I meant to post a pic with this too...as soon as figure out how to resize it ill throw it up here.


----------



## bwhite824 (Oct 7, 2011)

*Heres the picture*

Alright got the picture shrunk down so I could upload it!


----------



## fdew (Mar 26, 2009)

When I was a small child my father had the panel replaced and a few new circuits added. I watched every move and was fascinated when the electrician used the old two wires to pull 4 wires from the house to the detached garage. He was there for about 4 days. Each day as soon as he left I would open the fuse box, remove the inner cover, and study everything he had done. That week I learned about wire size and appropriate fuses, the importance of a safety ground and how a 3 way switch worked. That year for the science fair I displayed a board with 3 and 4 way switches using knife switches so people could see what was happening. (Battery powered) I borrowed a book from the library and let my dad think that was where I learned it. 
I lived

Frank


----------



## Next72969 (Dec 9, 2012)

fdew said:


> When I was a small child my father had the panel replaced and a few new circuits added. I watched every move and was fascinated when the electrician used the old two wires to pull 4 wires from the house to the detached garage. He was there for about 4 days. Each day as soon as he left I would open the fuse box, remove the inner cover, and study everything he had done. That week I learned about wire size and appropriate fuses, the importance of a safety ground and how a 3 way switch worked. That year for the science fair I displayed a board with 3 and 4 way switches using knife switches so people could see what was happening. (Battery powered) I borrowed a book from the library and let my dad think that was where I learned it. I lived Frank


I just shed a tear bro


----------



## retiredsparktech (Mar 8, 2011)

fdew said:


> When I was a small child my father had the panel replaced and a few new circuits added. I watched every move and was fascinated when the electrician used the old two wires to pull 4 wires from the house to the detached garage.
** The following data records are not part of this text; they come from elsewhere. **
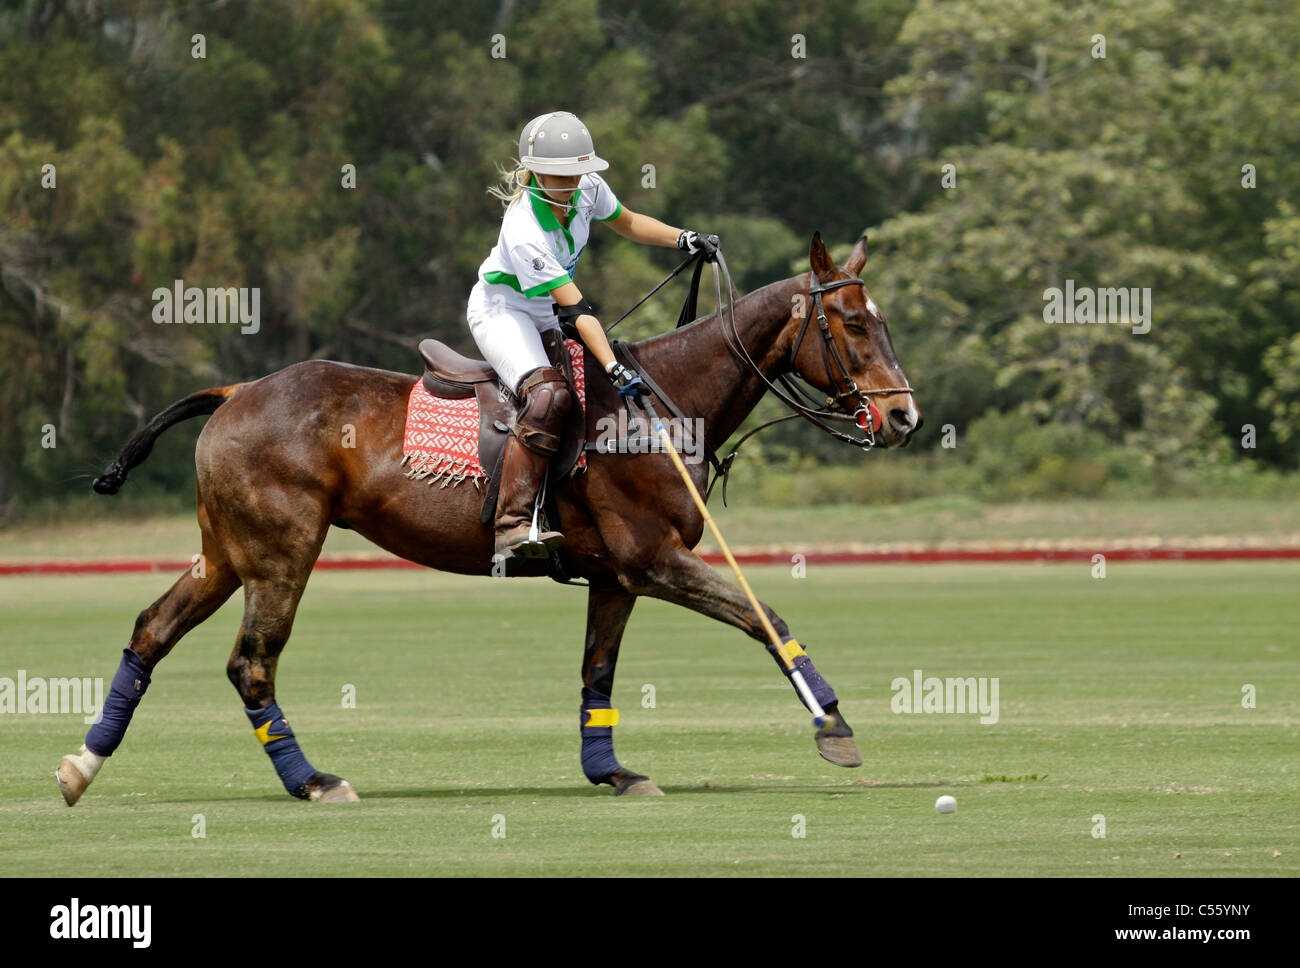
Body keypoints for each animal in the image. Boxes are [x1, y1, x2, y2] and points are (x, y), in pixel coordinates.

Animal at [55, 229, 920, 805]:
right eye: (851, 324)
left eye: (883, 321)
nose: (904, 417)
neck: (666, 402)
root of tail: (235, 393)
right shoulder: (654, 558)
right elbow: (764, 614)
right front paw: (833, 726)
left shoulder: (617, 575)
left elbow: (597, 671)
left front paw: (611, 771)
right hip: (281, 550)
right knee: (251, 662)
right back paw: (314, 780)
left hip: (226, 549)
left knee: (152, 628)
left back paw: (80, 766)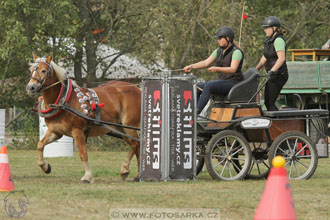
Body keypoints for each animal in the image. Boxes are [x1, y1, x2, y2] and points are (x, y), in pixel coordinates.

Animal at [24, 52, 141, 182]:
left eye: (43, 70)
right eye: (31, 70)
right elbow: (40, 144)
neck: (63, 100)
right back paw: (133, 173)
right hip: (121, 129)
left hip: (129, 126)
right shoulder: (55, 131)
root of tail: (137, 89)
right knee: (136, 146)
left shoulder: (77, 131)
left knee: (136, 145)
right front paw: (45, 167)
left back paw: (129, 171)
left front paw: (87, 176)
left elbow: (83, 153)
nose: (30, 87)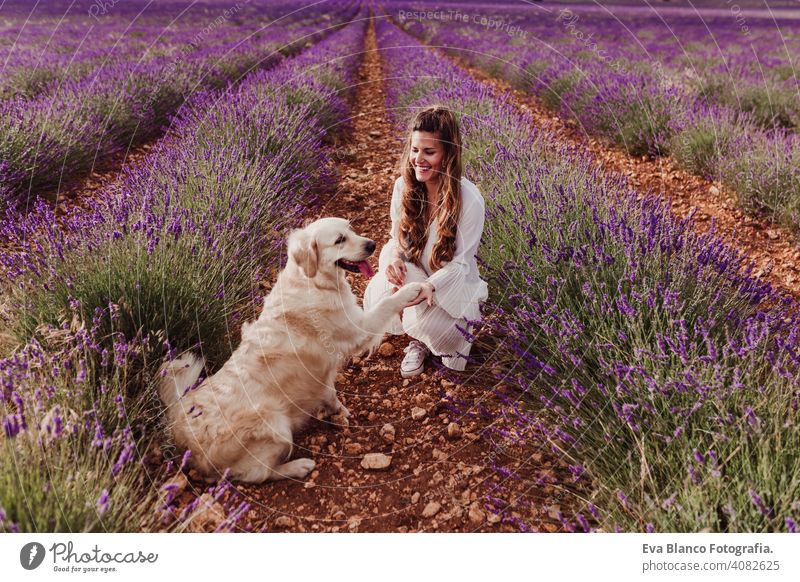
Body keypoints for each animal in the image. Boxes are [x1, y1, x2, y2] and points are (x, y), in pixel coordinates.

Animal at [155, 219, 418, 484]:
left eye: (351, 229)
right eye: (339, 240)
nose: (372, 244)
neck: (313, 282)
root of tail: (179, 423)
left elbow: (329, 393)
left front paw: (337, 410)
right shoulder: (357, 329)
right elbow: (386, 304)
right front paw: (411, 289)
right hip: (276, 426)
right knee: (259, 474)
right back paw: (298, 466)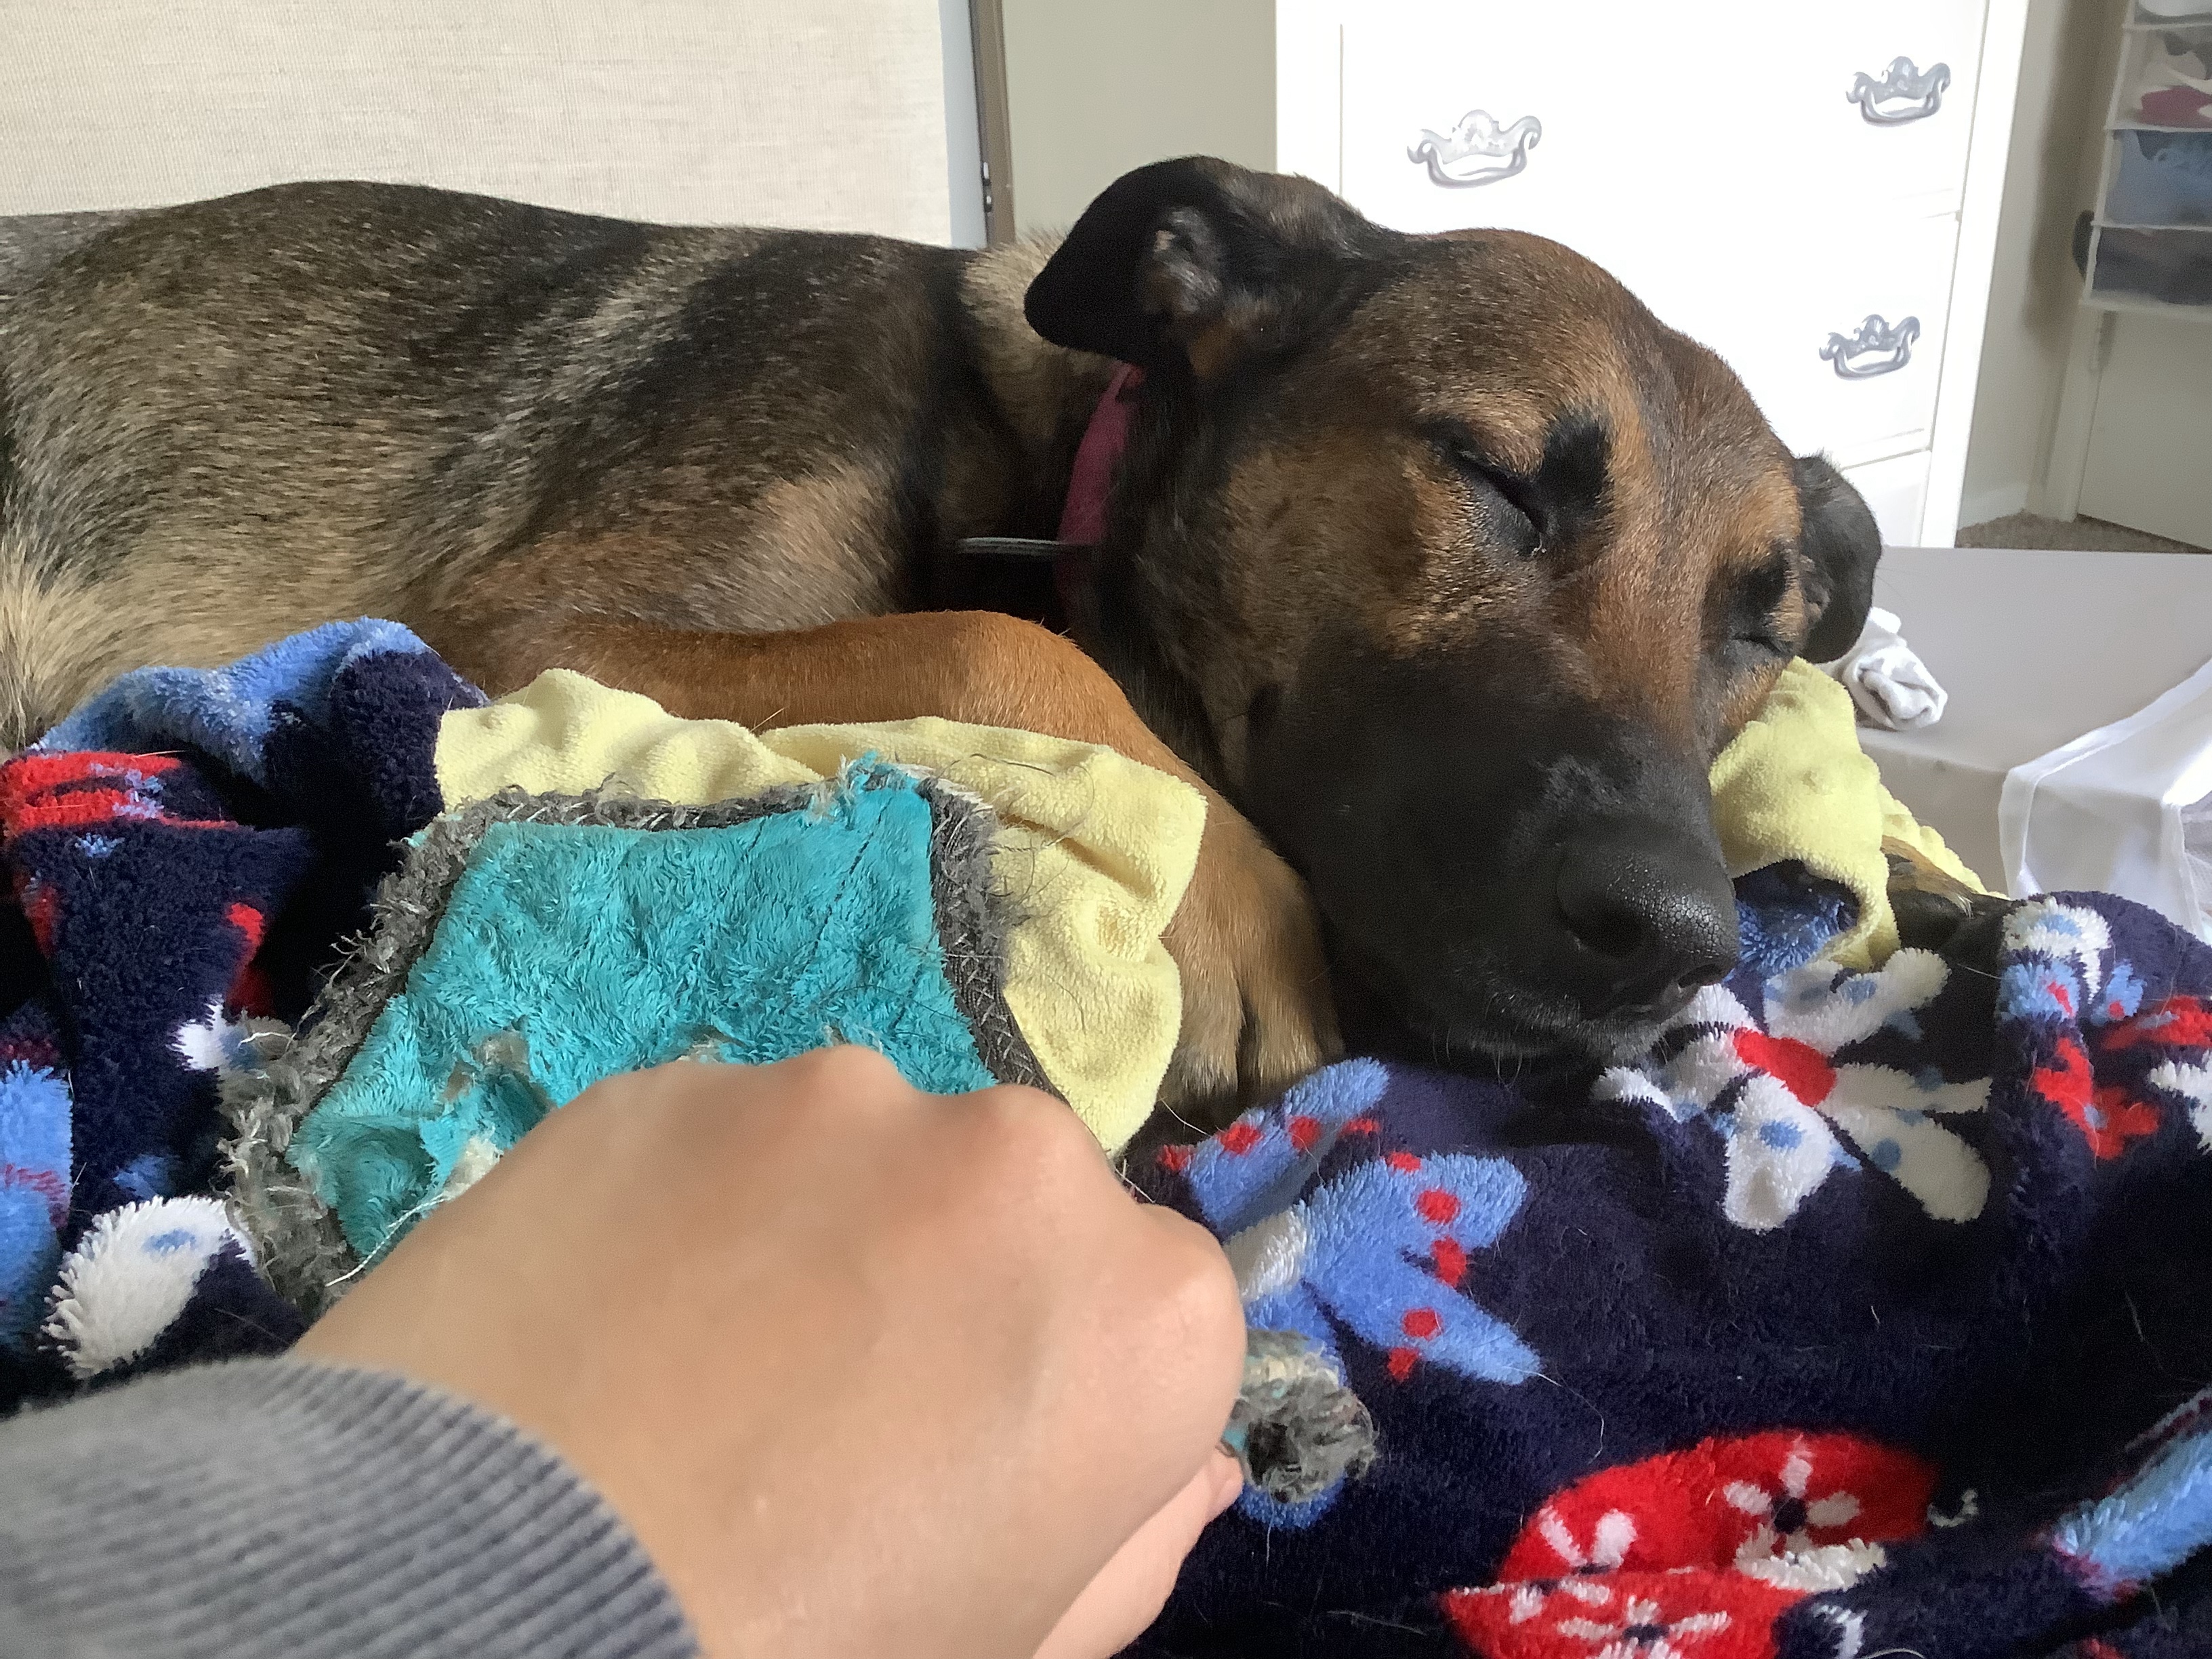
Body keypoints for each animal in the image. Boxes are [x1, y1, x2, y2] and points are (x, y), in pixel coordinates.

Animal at [0, 157, 1879, 1117]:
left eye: (1761, 628)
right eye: (1492, 477)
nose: (1676, 943)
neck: (1046, 453)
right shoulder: (522, 618)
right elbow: (989, 632)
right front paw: (1229, 900)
He was there for about 4 days. Each day as soon as he left I would open the fuse box, remove the inner cover, and study everything he had done. That week I learned about wire size and appropriate fuses, the importance of a safety ground and how a 3 way switch worked. That year for the science fair I displayed a board with 3 and 4 way switches using knife switches so people could see what was happening. (Battery powered) I borrowed a book from the library and let my dad think that was where I learned it.
> I lived
> 
> Frank


 Did you become an electrician?
In the mid-50's, our old family home was rewired from a 30 amp,120 volt, two wire service that was installed in the mid-20's.
The electrical contractor installed two Federal Noarc 60 amp fuse boxes and outside meters. Also a separate meter for the lower flat electric water heater. Also a three wire service drop.
I would open the panel door and study the wiring scheme. There was one circuit that had a green wire for the hot.


----------



## fdew (Mar 26, 2009)

retiredsparktech said:


> Did you become an electrician?


No, You guys work to hard (Grin) I worked for Simplex and then a local competitor for 10 years so I worked with electricians. I am on this forum because I collect old outlets fixtures and switches. I display some of them at local engine shows connected to a antique Kohler Light Plant.


----------



## GoldStarElectrical (Oct 1, 2013)

TOOL_5150 said:


> thats natural selection.


Haha. Darwinism in action!


----------



## retiredsparktech (Mar 8, 2011)

bwhite824 said:


> Just demoed this old service and installed a new one. These boxes were unlocked and easily accessible at small child height for anyone to play with...


I'm interested in seeing the new service you installed and the particulars.
I take it's residential, how many units?
It looks like a real old building.


----------



## dmxtothemax (Jun 15, 2010)

Nice switch !
Is it code compliant ?
Was it ever code compliant ?


----------